▶ **Prompt**
Here, the job is to give back every entry below unchanged, omitting pictures.

----

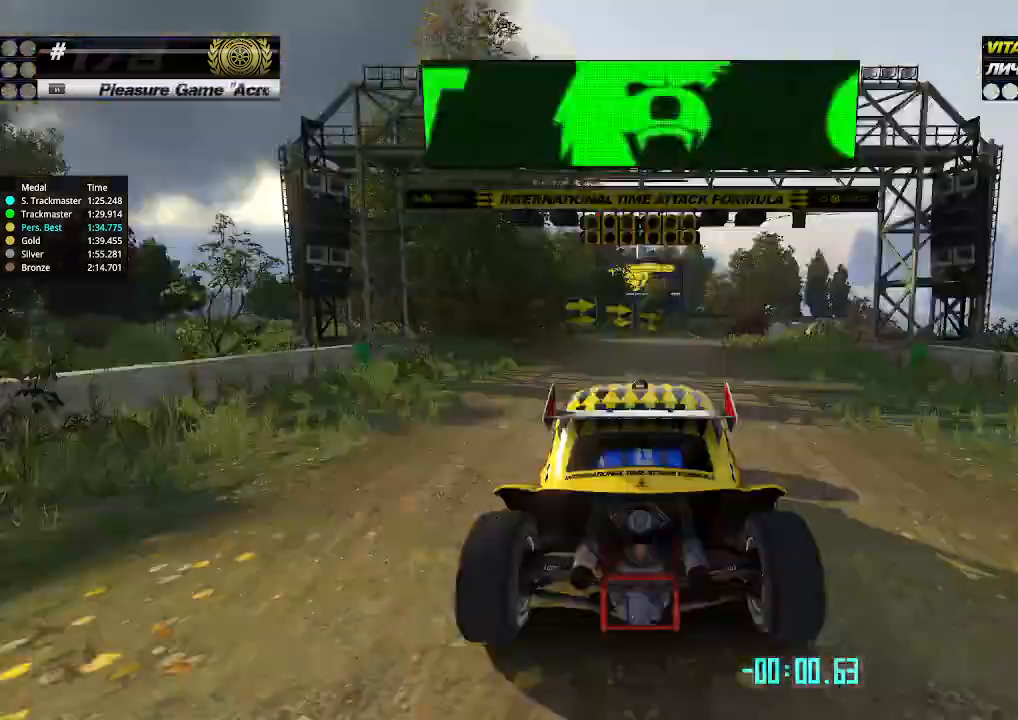
{"keys": [], "events": [[33, "up", "down"], [100, "right", "down"], [300, "right", "up"], [500, "up", "up"]]}
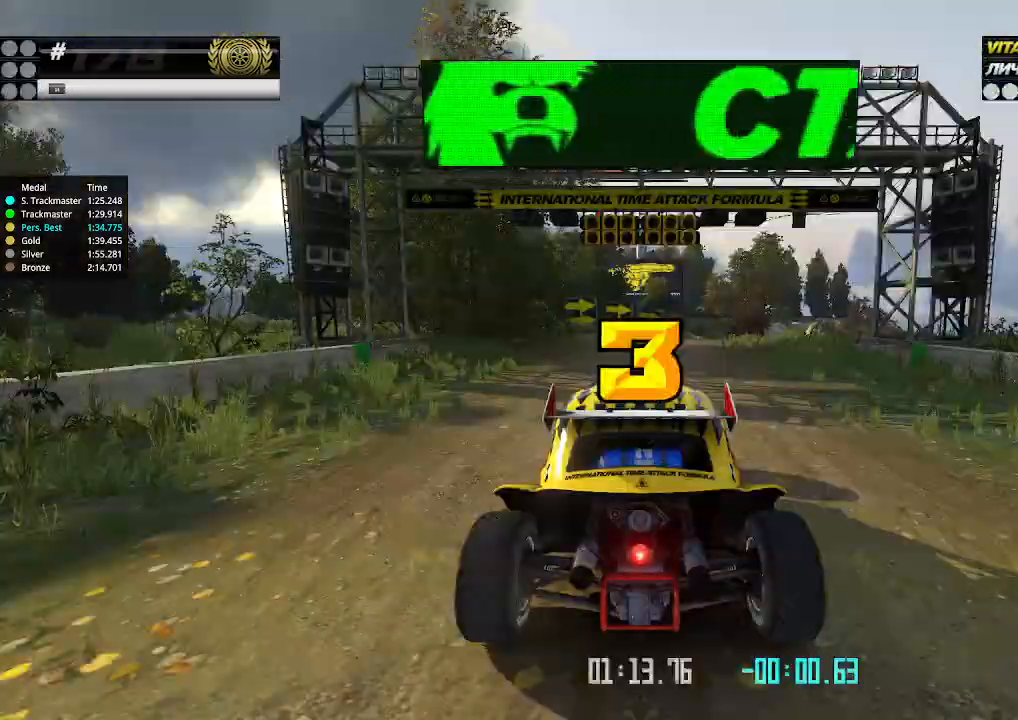
{"keys": ["up"], "events": [[466, "up", "down"]]}
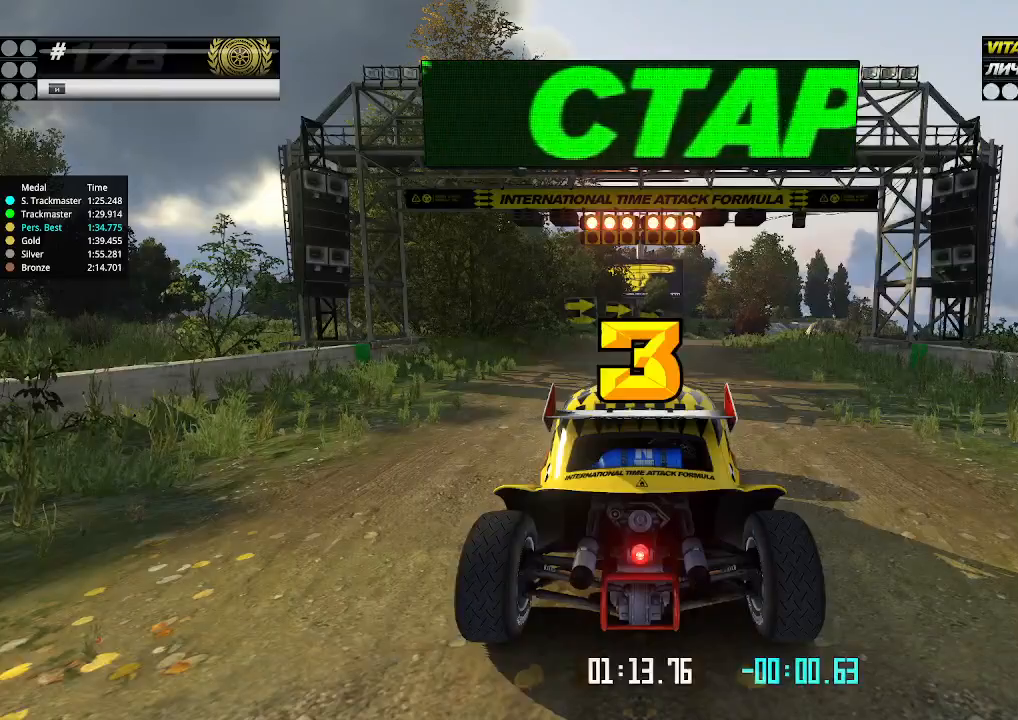
{"keys": ["up"], "events": []}
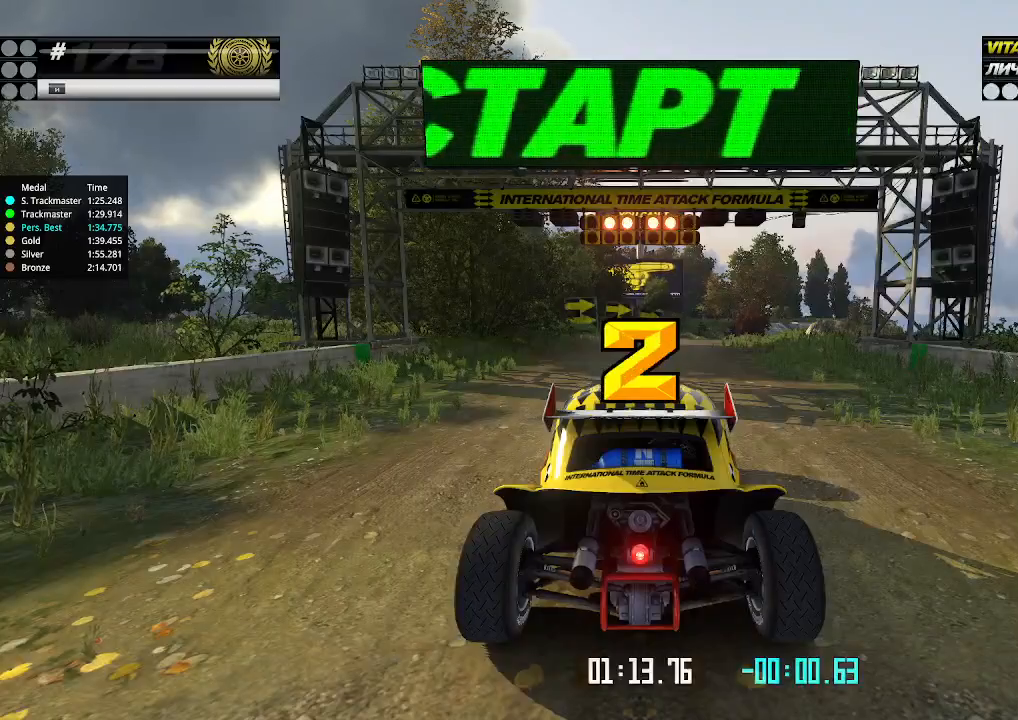
{"keys": ["up"], "events": []}
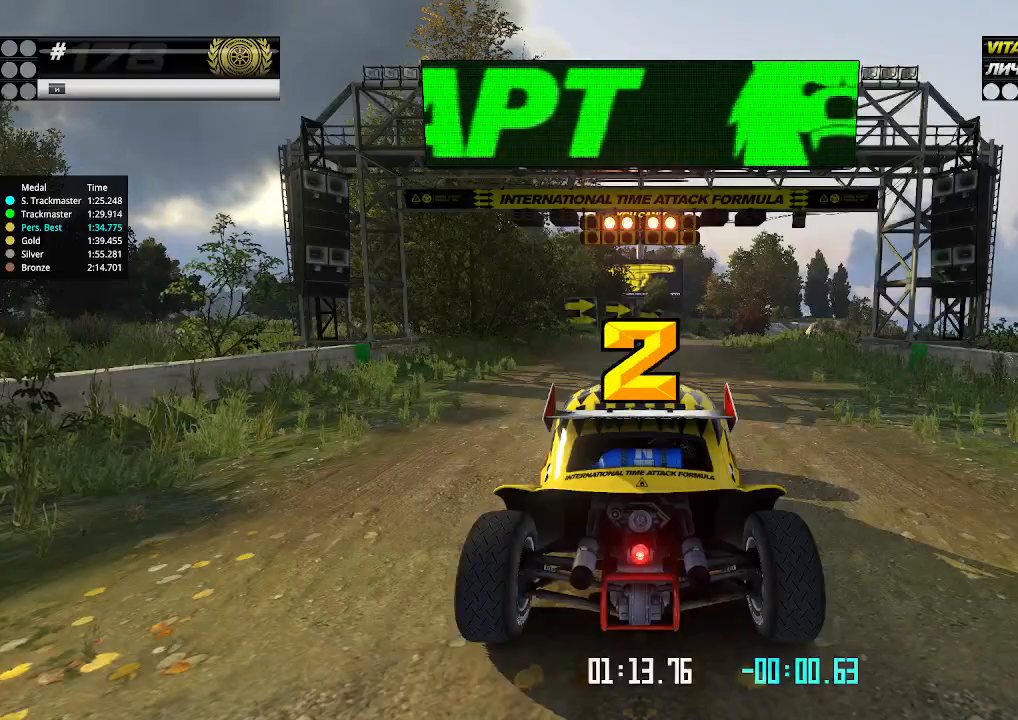
{"keys": ["up"], "events": []}
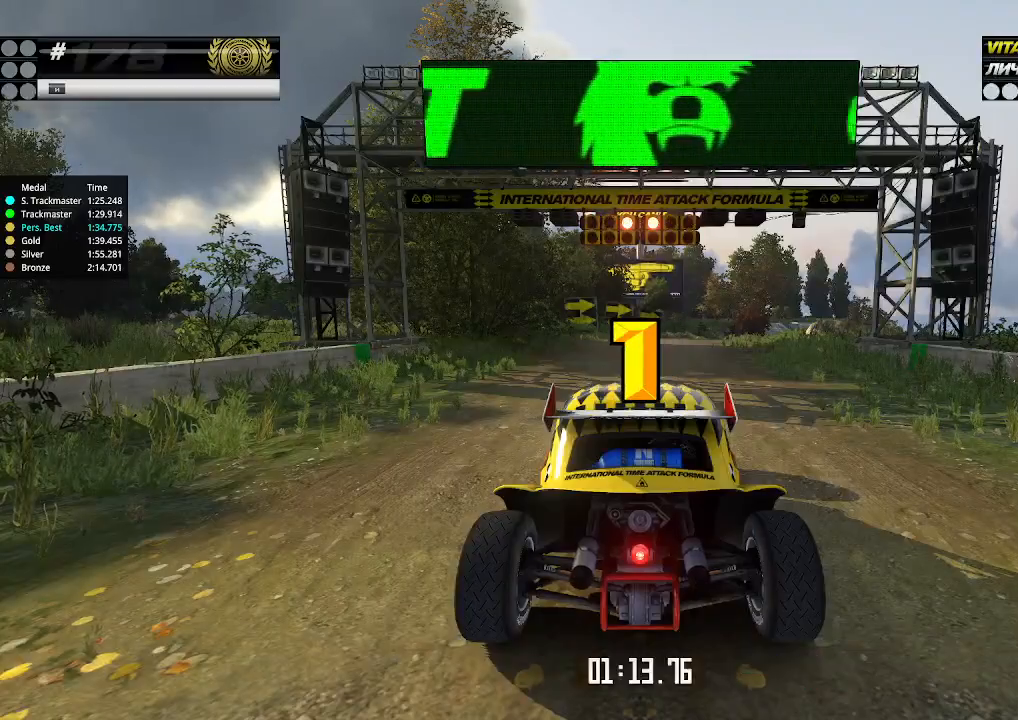
{"keys": ["up"], "events": []}
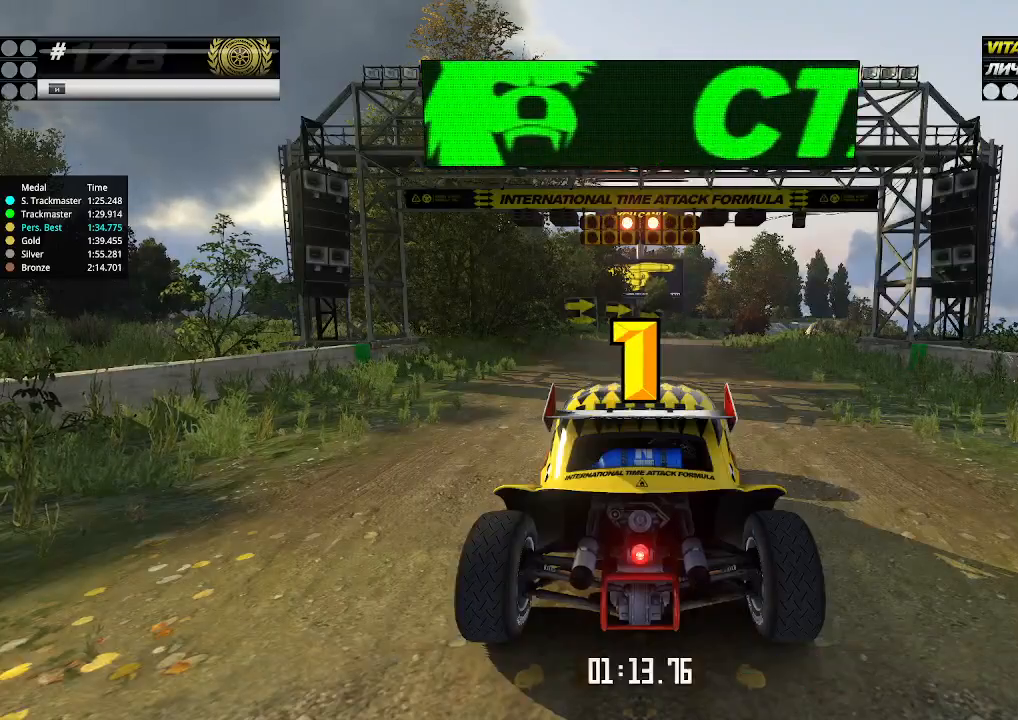
{"keys": ["up"], "events": []}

----

▶ **Your solution**
{"keys": [], "events": [[33, "up", "down"], [100, "right", "down"], [300, "right", "up"], [500, "up", "up"]]}
{"keys": ["up"], "events": [[466, "up", "down"]]}
{"keys": ["up"], "events": []}
{"keys": ["up"], "events": []}
{"keys": ["up"], "events": []}
{"keys": ["up"], "events": []}
{"keys": ["up"], "events": []}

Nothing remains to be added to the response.